Monday 11 June 2012

Taking a Longer View

A problem with most companies and many governments is that they usually need results from their investments within one or two fiscal years or before the next election. There are exceptions, such as the government-funded fusion research, which has gone on since 1955. Nevertheless, short- to medium-range thinking is the rule, and long-range thinking is the exception.

This is a problem that Robert A. Heinlein addressed in his "young adult" novel Time for the Stars. In it, a non-profit organization called "The Long Range Foundation" (LRF) generously funded projects that would take decades to produce results or, quite likely, would produce no results at all. As the book says,
Its coat of arms reads: "Bread Cast Upon the Waters," and its charter is headed: "Dedicated to the Welfare of Our Descendants." The charter goes on with a lot of lawyers' fog but the way the directors have interpreted it has been to spend money only on things that no government and no other corporation would touch. It wasn't enough for a proposed project to be interesting to science or socially desirable; it also had to be so horribly expensive that no one else would touch it and the prospective results had to lie so far in the future that it could not be justified to taxpayers or shareholders. To make the LRF directors light up with enthusiasm you had to suggest something that cost a billion or more and probably wouldn't show results for ten generations, if ever … something like how to control the weather (they're working on that) or where does your lap go when you stand up.
The LRF could afford to do this because a long-shot bet on the future pays off handsomely, if it pays off at all.


The LRF has inspired some long-range projects, such as the 100 Year Starship Project.

The LRF also shares a long perspective on the future with another organization, the Long Now Foundation, but I don't know that the first inspired the second. The Long Now Foundation is trying to promote "longer term thinking" by designing and building a unique clock:
There is a Clock ringing deep inside a mountain. It is a huge Clock, hundreds of feet tall, designed to tick for 10,000 years. Every once in a while the bells of this buried Clock play a melody. Each time the chimes ring, it’s a melody the Clock has never played before. The Clock’s chimes have been programmed to not repeat themselves for 10,000 years. Most times the Clock rings when a visitor has wound it, but the Clock hoards energy from a different source and occasionally it will ring itself when no one is around to hear it. It’s anyone’s guess how many beautiful songs will never be heard over the Clock’s 10 millennial lifespan.
The Long Now Foundation also has started a project to record 1,500 languages on a single nickel disk (The Rosetta Project), a server, a timeline program, and (simplest of all) it promotes writing a year with an extra zero in the front, to remind us of the thousands of years ahead of us. So, now, in the year 02012, I would think of 12,012 AD, 22,012 AD and so on.

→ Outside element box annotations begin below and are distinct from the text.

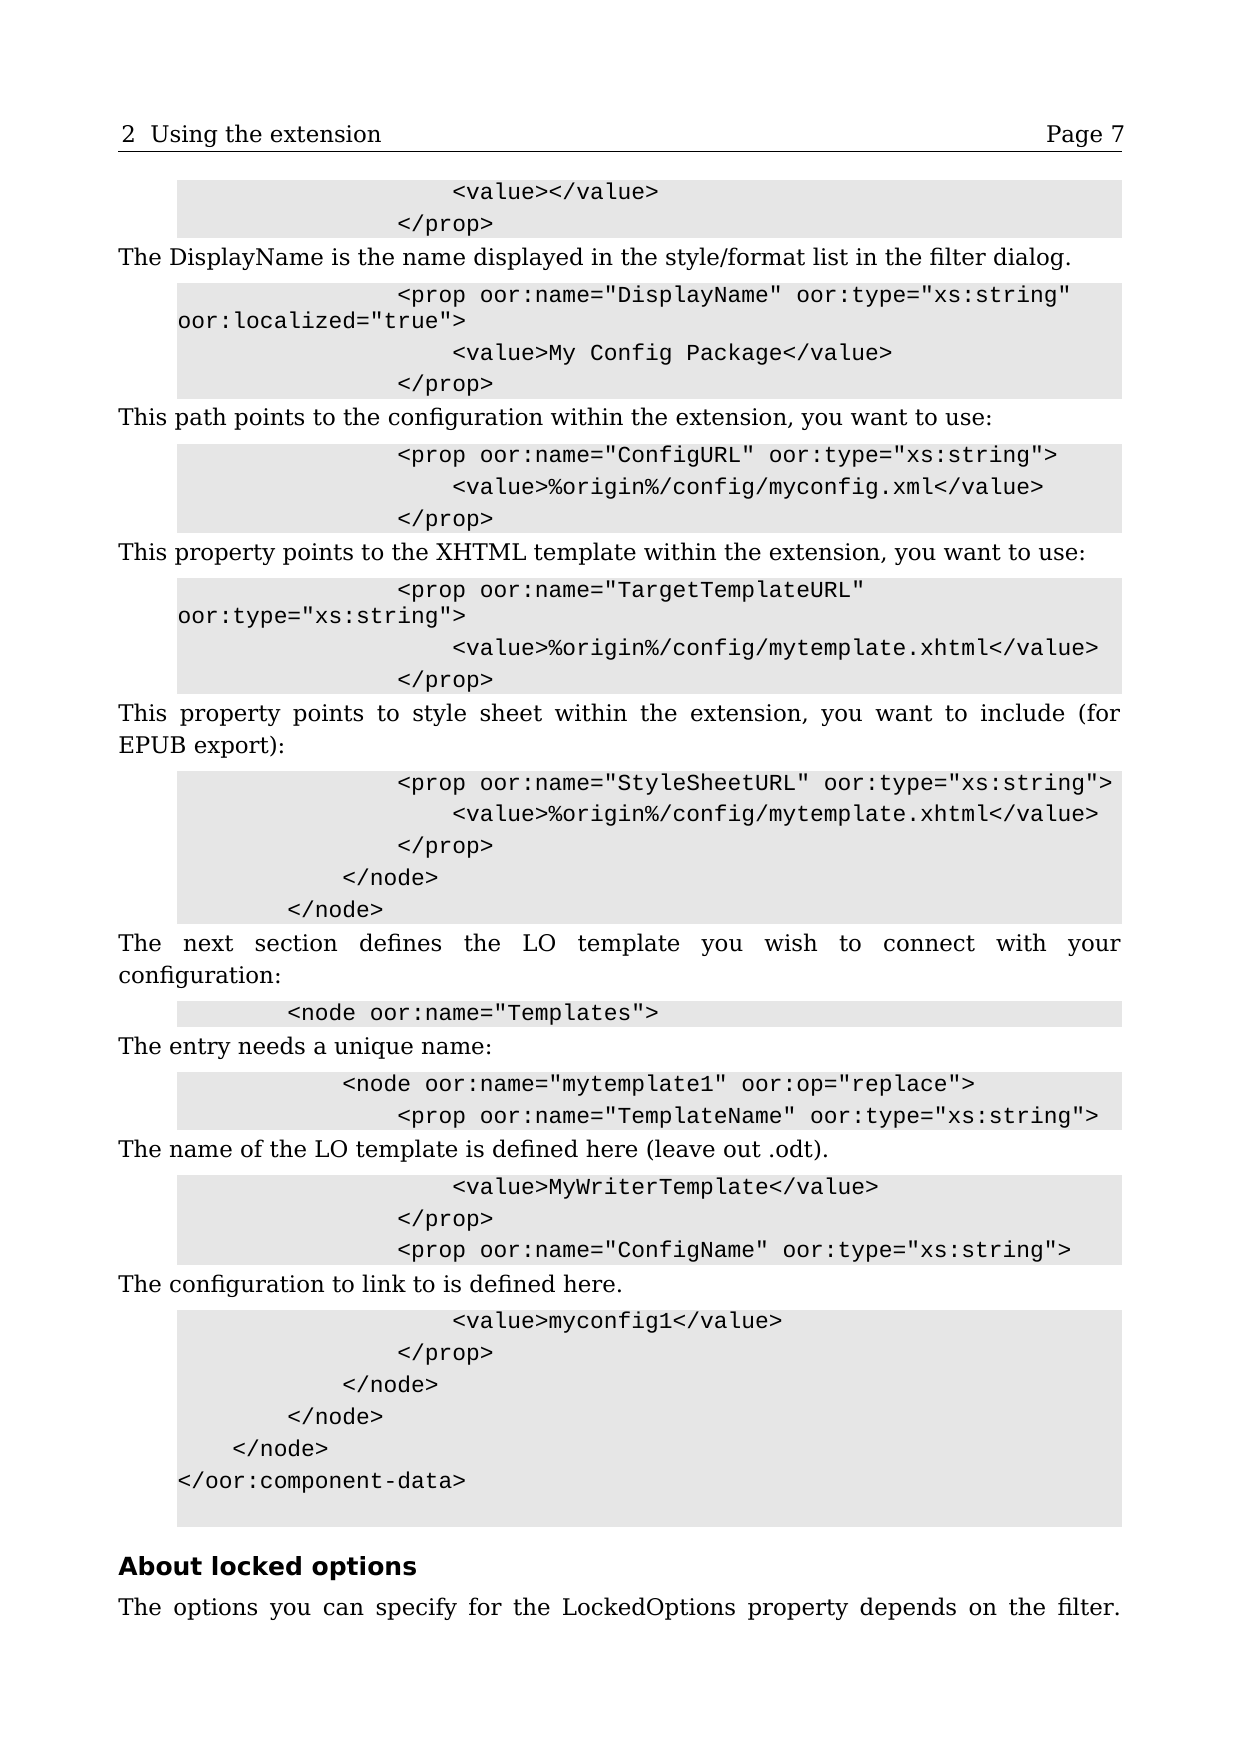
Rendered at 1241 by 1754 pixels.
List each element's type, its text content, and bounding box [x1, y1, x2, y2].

subtitle About locked options [118, 1552, 1122, 1581]
text <node oor:name="mytemplate1" oor:op="replace"> [177, 1072, 1122, 1098]
text </node> [177, 1437, 1122, 1463]
text <node oor:name="Templates"> [177, 1001, 1122, 1027]
text The options you can specify for the LockedOptions property depends on the filter. [118, 1594, 1122, 1620]
text This path points to the configuration within the extension, you want to use: [118, 404, 1122, 431]
text </prop> [177, 668, 1122, 694]
text </node> [177, 1373, 1122, 1399]
text <prop oor:name="ConfigURL" oor:type="xs:string"> [177, 444, 1122, 469]
text This property points to the XHTML template within the extension, you want to use: [118, 539, 1122, 566]
text </prop> [177, 1207, 1122, 1233]
text </node> [177, 898, 1122, 924]
text </prop> [177, 373, 1122, 399]
text <value>myconfig1</value> [177, 1310, 1122, 1336]
text <prop oor:name="TargetTemplateURL" oor:type="xs:string"> [177, 578, 1122, 630]
text This property points to style sheet within the extension, you want to include (for EPUB export): [118, 700, 1122, 758]
text <prop oor:name="StyleSheetURL" oor:type="xs:string"> [177, 771, 1122, 797]
text <prop oor:name="ConfigName" oor:type="xs:string"> [177, 1239, 1122, 1265]
text The entry needs a unique name: [118, 1033, 1122, 1060]
text </node> [177, 1405, 1122, 1431]
text <prop oor:name="DisplayName" oor:type="xs:string" oor:localized="true"> [177, 283, 1122, 335]
text <value></value> [177, 180, 1122, 206]
text <value>%origin%/config/myconfig.xml</value> [177, 476, 1122, 501]
text </node> [177, 867, 1122, 892]
text </prop> [177, 212, 1122, 238]
text <value>MyWriterTemplate</value> [177, 1175, 1122, 1201]
text The configuration to link to is defined here. [118, 1271, 1122, 1297]
text <prop oor:name="TemplateName" oor:type="xs:string"> [177, 1104, 1122, 1130]
text The next section defines the LO template you wish to connect with your configuration: [118, 930, 1122, 989]
text </prop> [177, 1342, 1122, 1368]
text </oor:component-data> [177, 1469, 1122, 1495]
text </prop> [177, 507, 1122, 533]
text <value>My Config Package</value> [177, 341, 1122, 367]
text The name of the LO template is defined here (leave out .odt). [118, 1136, 1122, 1163]
text </prop> [177, 835, 1122, 861]
text The DisplayName is the name displayed in the style/format list in the filter dialog. [118, 244, 1122, 271]
text <value>%origin%/config/mytemplate.xhtml</value> [177, 636, 1122, 662]
text <value>%origin%/config/mytemplate.xhtml</value> [177, 803, 1122, 829]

However, as someone with a degree in archaeology, I have to wonder why we should focus on the depth of time in the future and ignore the depth of time in the past. For this reason, I prefer Cesare Emiliani's suggestion in Nature that we add ten thousand to our calendar year (if the year is A.D.) and subtract the date from 10,000 (if it is B.C). This suggestion is called the "Human Era Calendar" or the "Holocene Calendar," so the year number is followed by an H.E. instead of a B.C. or A.D. That would make this year 12,012 H.E.

These dates give a good perspective on the pace of human progress. For example, the current interglacial period (the Holocene Interglacial), the earliest agricultural crops, and the earliest human-made place of worship, the amazing site of Göbekli Tepe,  are within a few hundred years of the calendar's starting point, 10,000 B.C. Proto-writing, such as the Vinča symbols,  dates from a convenient half-way point: 5,000 H.E. The oldest true writings are from Mesopotamia, about 7,000 H.E. The traditional year of Jesus' birth is 10,000 H.E., and Faraday's electric engine is from not long after, in 11,821 H.E. (1821 A.D.).  I appreciate how this calendar shows how events relate to the whole sequence of human cultural development from the Neolithic to the present.

It occurs to me that we could have two calendar systems--B.C./A.D. and H.E.--in the same way that we have two temperature scales, Celsius and Kelvin. The length of a year is the same in both calendars; the degree measures the same difference in temperature in Celsius and Kelvin scales; what differs is the starting point. H.E. and Kelvin measure from a more logical and more distant point, so we need not specify if a measure is before or after a date, above or below a temperature. Also, as Kelvin is used and appreciated by scientists, while everyone else uses Celsius, I imagine that historians and other scholars might adopt the Holocene Calendar, at least for their own use, while everyone else continues to use the traditional dates.